(Beginning of THE INPUT)
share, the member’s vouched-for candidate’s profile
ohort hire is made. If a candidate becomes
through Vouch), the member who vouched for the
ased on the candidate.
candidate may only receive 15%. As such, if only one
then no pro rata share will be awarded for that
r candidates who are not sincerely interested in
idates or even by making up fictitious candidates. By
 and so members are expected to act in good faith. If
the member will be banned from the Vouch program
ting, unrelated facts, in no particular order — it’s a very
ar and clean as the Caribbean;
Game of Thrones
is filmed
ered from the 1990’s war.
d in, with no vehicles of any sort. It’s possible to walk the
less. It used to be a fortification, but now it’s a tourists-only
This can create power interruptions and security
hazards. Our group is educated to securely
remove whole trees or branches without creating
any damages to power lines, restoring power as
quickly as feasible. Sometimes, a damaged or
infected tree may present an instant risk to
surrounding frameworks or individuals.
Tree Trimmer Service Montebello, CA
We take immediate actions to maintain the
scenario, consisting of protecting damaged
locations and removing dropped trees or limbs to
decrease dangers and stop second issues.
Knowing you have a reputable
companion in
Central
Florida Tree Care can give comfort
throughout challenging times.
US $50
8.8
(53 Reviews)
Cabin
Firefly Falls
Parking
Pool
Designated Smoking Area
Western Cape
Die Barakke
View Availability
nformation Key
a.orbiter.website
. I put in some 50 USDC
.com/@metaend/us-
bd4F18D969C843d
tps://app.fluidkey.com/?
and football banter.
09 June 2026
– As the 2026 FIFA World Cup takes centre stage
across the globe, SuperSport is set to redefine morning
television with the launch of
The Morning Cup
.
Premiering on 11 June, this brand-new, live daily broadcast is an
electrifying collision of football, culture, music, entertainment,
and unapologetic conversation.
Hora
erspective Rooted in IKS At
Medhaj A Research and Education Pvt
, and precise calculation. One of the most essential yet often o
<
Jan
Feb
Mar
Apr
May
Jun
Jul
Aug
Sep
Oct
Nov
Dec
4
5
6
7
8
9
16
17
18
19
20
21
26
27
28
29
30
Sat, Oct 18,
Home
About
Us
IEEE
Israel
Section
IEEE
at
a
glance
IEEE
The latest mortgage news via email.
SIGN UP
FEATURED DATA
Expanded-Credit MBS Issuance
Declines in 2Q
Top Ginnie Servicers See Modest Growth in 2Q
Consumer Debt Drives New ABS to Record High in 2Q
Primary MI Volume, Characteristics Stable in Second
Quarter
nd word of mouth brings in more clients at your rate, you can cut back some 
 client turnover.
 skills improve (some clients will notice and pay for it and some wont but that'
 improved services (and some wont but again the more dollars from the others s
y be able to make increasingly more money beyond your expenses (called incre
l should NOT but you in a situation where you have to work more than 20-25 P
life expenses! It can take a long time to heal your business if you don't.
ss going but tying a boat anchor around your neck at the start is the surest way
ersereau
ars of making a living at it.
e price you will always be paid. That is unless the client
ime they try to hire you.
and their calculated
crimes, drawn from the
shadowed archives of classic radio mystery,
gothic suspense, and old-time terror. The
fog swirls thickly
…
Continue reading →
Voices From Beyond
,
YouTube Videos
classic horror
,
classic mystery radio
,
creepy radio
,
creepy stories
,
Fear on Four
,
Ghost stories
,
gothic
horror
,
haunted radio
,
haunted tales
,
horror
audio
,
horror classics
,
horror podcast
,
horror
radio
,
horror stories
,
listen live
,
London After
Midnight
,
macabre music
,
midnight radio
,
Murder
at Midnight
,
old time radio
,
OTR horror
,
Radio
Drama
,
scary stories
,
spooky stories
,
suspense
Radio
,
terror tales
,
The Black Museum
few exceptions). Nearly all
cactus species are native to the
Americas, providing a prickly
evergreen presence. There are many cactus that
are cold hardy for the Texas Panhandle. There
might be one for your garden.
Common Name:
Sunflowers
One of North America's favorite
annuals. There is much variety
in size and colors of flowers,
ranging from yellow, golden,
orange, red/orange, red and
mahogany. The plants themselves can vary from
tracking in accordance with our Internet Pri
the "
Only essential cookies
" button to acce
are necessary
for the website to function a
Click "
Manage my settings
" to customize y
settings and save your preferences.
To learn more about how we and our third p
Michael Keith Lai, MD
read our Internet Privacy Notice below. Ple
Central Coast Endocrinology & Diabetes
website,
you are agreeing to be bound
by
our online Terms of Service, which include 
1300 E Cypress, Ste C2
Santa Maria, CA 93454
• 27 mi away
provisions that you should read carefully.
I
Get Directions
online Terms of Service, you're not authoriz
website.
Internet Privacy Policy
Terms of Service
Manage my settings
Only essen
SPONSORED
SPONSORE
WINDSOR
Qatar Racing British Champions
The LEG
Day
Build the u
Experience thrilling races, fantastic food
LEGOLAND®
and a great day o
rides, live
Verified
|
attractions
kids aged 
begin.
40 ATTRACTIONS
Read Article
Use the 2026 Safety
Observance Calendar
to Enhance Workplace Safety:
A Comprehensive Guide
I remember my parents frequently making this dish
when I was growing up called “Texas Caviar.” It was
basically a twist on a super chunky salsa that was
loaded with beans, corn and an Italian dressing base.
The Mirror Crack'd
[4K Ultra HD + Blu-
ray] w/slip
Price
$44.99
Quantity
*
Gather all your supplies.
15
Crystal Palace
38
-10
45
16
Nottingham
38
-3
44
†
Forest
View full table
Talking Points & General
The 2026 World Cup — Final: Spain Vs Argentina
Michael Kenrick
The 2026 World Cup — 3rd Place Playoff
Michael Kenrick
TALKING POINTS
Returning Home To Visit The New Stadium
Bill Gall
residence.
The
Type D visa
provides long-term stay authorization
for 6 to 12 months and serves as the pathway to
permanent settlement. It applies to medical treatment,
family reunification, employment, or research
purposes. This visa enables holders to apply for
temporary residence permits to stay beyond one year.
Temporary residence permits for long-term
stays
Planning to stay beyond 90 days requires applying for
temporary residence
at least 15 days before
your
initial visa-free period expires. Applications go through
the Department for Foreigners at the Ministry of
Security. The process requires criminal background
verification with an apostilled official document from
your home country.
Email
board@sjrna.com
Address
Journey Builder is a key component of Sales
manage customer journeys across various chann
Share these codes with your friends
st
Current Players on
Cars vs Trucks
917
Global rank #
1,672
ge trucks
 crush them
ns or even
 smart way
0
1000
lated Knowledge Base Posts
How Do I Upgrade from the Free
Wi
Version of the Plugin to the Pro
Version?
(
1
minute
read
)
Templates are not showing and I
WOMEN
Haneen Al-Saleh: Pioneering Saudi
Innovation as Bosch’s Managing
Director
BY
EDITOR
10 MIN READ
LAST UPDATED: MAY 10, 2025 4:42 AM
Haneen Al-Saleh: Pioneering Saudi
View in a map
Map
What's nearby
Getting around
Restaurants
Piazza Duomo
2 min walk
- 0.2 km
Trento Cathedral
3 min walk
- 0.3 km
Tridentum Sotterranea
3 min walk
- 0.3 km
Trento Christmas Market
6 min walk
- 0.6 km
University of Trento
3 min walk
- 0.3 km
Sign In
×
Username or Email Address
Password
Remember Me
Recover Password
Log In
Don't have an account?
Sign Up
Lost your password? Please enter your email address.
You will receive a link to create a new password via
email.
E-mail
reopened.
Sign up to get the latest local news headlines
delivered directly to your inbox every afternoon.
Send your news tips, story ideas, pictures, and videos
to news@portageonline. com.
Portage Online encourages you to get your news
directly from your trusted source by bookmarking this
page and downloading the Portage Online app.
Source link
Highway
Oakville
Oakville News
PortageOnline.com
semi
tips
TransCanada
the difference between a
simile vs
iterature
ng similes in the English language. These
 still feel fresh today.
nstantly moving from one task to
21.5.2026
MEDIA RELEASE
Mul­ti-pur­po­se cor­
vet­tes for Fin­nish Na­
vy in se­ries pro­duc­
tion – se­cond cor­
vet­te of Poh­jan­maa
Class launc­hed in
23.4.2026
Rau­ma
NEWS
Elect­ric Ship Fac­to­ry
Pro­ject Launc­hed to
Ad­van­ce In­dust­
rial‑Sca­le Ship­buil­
(End of THE INPUT)
EXERCISE DIRECTIONS ->
Copy every line that includes the string "candidates" from the material above.

SOLUTION ->
r candidates who are not sincerely interested in
idates or even by making up fictitious candidates. By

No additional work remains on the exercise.